What I would love to see (other then everybody world-wide deciding email is so abhorrent that we should develop a secure replacement together) is a solution based around stuffing email into a single database and kept 'raw'.

No editing of the email, changing of the headers, adding tags, basing anything on file system dates, or moving it around folders, or anything like that.

That is get rid of the 'mdir' format, or shoving everything into a SQL database concept... but a return to something more closely resembling the original mbox storage format, but optimized. A Log-stuctured Mbox format for lack of a better term/concept. Get rid of all the file-based locking and use a single-purpose service for managing reads/writes to that 'log-structured mbox'. One for each user. Make it as trivial as possible to trigger a robust backup through that service.

Journalctl, for as terrible as it is sometimes, still has no problem reading the 3,500,000+ messages my system has logged on my desktop in less then a minute.
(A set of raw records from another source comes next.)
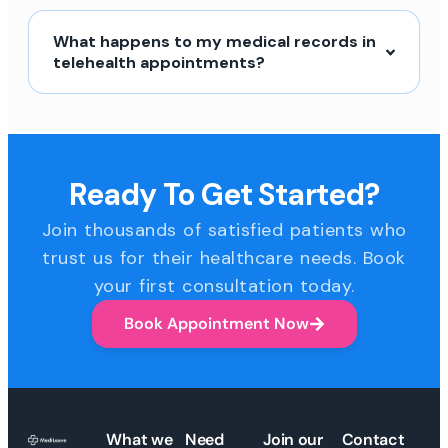
What happens to my medical records in
telehealth appointments?
Ready To Get Started?
Join thousands of satisfied patients who
trust us for their healthcare needs. Book
your first consultation today.
Book Appointment Now
What we
Need
Join our
Contact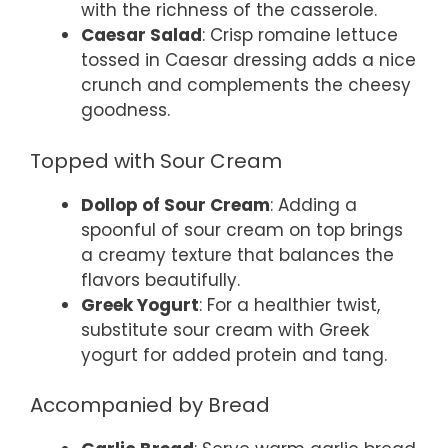
with the richness of the casserole.
Caesar Salad
: Crisp romaine lettuce
tossed in Caesar dressing adds a nice
crunch and complements the cheesy
goodness.
Topped with Sour Cream
Dollop of Sour Cream
: Adding a
spoonful of sour cream on top brings
a creamy texture that balances the
flavors beautifully.
Greek Yogurt
: For a healthier twist,
substitute sour cream with Greek
yogurt for added protein and tang.
Accompanied by Bread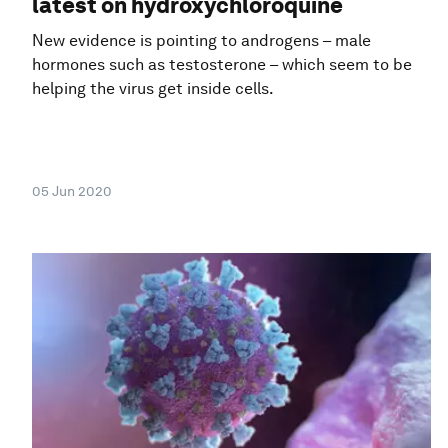
latest on hydroxychloroquine
New evidence is pointing to androgens – male
hormones such as testosterone – which seem to be
helping the virus get inside cells.
05 Jun 2020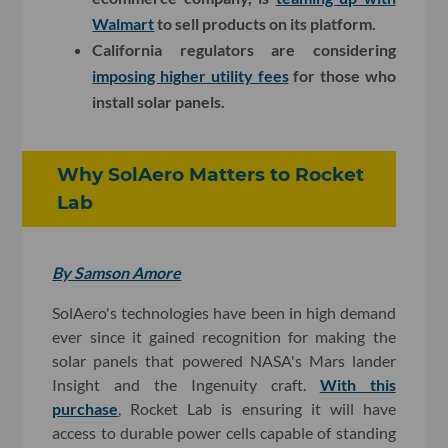
Walmart
to sell products on its platform.
California regulators are considering
imposing higher utility fees
for those who
install solar panels.
Why SolAero Matters to Rocket
Lab
By Samson Amore
SolAero's technologies have been in high demand
ever since it gained recognition for making the
solar panels that powered NASA's Mars lander
Insight and the Ingenuity craft.
With this
purchase
, Rocket Lab is ensuring it will have
access to durable power cells capable of standing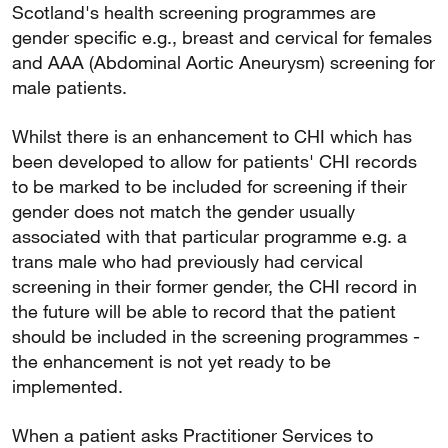
Scotland's health screening programmes are
gender specific e.g., breast and cervical for females
and AAA (Abdominal Aortic Aneurysm) screening for
male patients.
Whilst there is an enhancement to CHI which has
been developed to allow for patients' CHI records
to be marked to be included for screening if their
gender does not match the gender usually
associated with that particular programme e.g. a
trans male who had previously had cervical
screening in their former gender, the CHI record in
the future will be able to record that the patient
should be included in the screening programmes -
the enhancement is not yet ready to be
implemented.
When a patient asks Practitioner Services to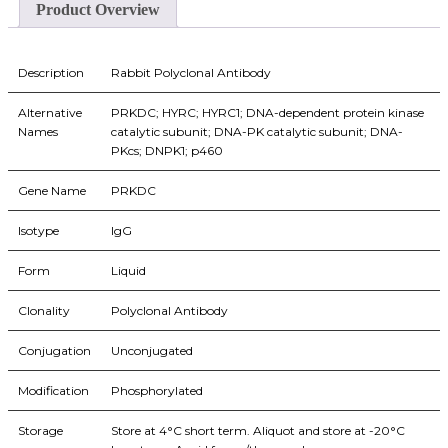
Product Overview
Description
Rabbit Polyclonal Antibody
Alternative
PRKDC; HYRC; HYRC1; DNA-dependent protein kinase
Names
catalytic subunit; DNA-PK catalytic subunit; DNA-
PKcs; DNPK1; p460
Gene Name
PRKDC
Isotype
IgG
Form
Liquid
Clonality
Polyclonal Antibody
Conjugation
Unconjugated
Modification
Phosphorylated
Storage
Store at 4°C short term. Aliquot and store at -20°C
Mail applications should have, at the very least, the same level of performance.

Then integrate something like 'notmuch' into it somewhere so every interaction a client has with the service is nothing but the result of searches performed on the original data. Maybe a separate mail-manage service that talks to the lmbox-service, but maybe the same. I would like to make it as trivial as possible for somebody to self-host so simpler the better, dealing with large number of users is a specialized problem. Be able to use just a cheap Linux server at home, or rasberry pi-level machine, or a single cloud instance.

'True' edits and deletes should be special operations and it shouldn't matter much if they are expensive. Due to spam and such things some pre-proccessing of the mail before it gets added to the main database, but it should be kept to a minimum.

Normal operations should just be performed by 'live filters' or 'views' or 'search folders'. You should be able to do things like 'Emails sent directly to me with low spam ratings shall be my inbox'. Then you can say 'emails sent to mailing list X is in Y folder', and then layer it further and have a folder that says 'emails sent to mailing list X and addressed to me directly is in Y+W folder'. So then the original data and format of each mail is preserved and you interact with the mail through various 'views'. Thus things like duplicate emails are not a sign of corruption, but just because they happen to meet multiple different criteria.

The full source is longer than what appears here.